** EXERCISE INPUT follows **

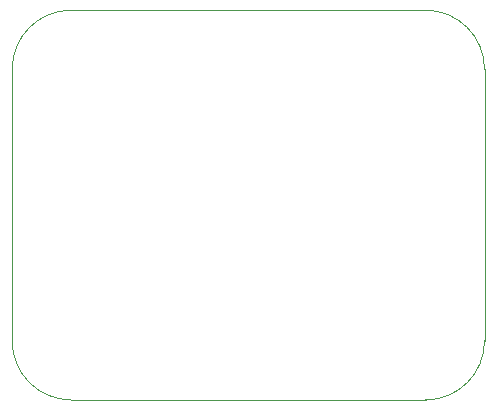
<source format=gbr>
%TF.GenerationSoftware,KiCad,Pcbnew,(5.1.9)-1*%
%TF.CreationDate,2021-02-25T21:12:44-03:30*%
%TF.ProjectId,annoy-o-me,616e6e6f-792d-46f2-9d6d-652e6b696361,rev?*%
%TF.SameCoordinates,Original*%
%TF.FileFunction,Profile,NP*%
%FSLAX46Y46*%
G04 Gerber Fmt 4.6, Leading zero omitted, Abs format (unit mm)*
G04 Created by KiCad (PCBNEW (5.1.9)-1) date 2021-02-25 21:12:44*
%MOMM*%
%LPD*%
G01*
G04 APERTURE LIST*
%TA.AperFunction,Profile*%
%ADD10C,0.050000*%
%TD*%
G04 APERTURE END LIST*
D10*
X100000000Y-105000000D02*
G75*
G02*
X105000000Y-100000000I5000000J0D01*
G01*
X105000000Y-133000000D02*
G75*
G02*
X100000000Y-128000000I0J5000000D01*
G01*
X140000000Y-128000000D02*
G75*
G02*
X135000000Y-133000000I-5000000J0D01*
G01*
X135000000Y-100000000D02*
G75*
G02*
X140000000Y-105000000I0J-5000000D01*
G01*
X100000000Y-128000000D02*
X100000000Y-105000000D01*
X135000000Y-133000000D02*
X105000000Y-133000000D01*
X140000000Y-105000000D02*
X140000000Y-128000000D01*
X105000000Y-100000000D02*
X135000000Y-100000000D01*
M02*

</source>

** End of EXERCISE INPUT **

- [TASK BRIEF]: Could you write out every line above exactly as it stands, with no images?

- [SOLUTION FOR THIS EXERCISE]:
<source format=gbr>
%TF.GenerationSoftware,KiCad,Pcbnew,(5.1.9)-1*%
%TF.CreationDate,2021-02-25T21:12:44-03:30*%
%TF.ProjectId,annoy-o-me,616e6e6f-792d-46f2-9d6d-652e6b696361,rev?*%
%TF.SameCoordinates,Original*%
%TF.FileFunction,Profile,NP*%
%FSLAX46Y46*%
G04 Gerber Fmt 4.6, Leading zero omitted, Abs format (unit mm)*
G04 Created by KiCad (PCBNEW (5.1.9)-1) date 2021-02-25 21:12:44*
%MOMM*%
%LPD*%
G01*
G04 APERTURE LIST*
%TA.AperFunction,Profile*%
%ADD10C,0.050000*%
%TD*%
G04 APERTURE END LIST*
D10*
X100000000Y-105000000D02*
G75*
G02*
X105000000Y-100000000I5000000J0D01*
G01*
X105000000Y-133000000D02*
G75*
G02*
X100000000Y-128000000I0J5000000D01*
G01*
X140000000Y-128000000D02*
G75*
G02*
X135000000Y-133000000I-5000000J0D01*
G01*
X135000000Y-100000000D02*
G75*
G02*
X140000000Y-105000000I0J-5000000D01*
G01*
X100000000Y-128000000D02*
X100000000Y-105000000D01*
X135000000Y-133000000D02*
X105000000Y-133000000D01*
X140000000Y-105000000D02*
X140000000Y-128000000D01*
X105000000Y-100000000D02*
X135000000Y-100000000D01*
M02*

</source>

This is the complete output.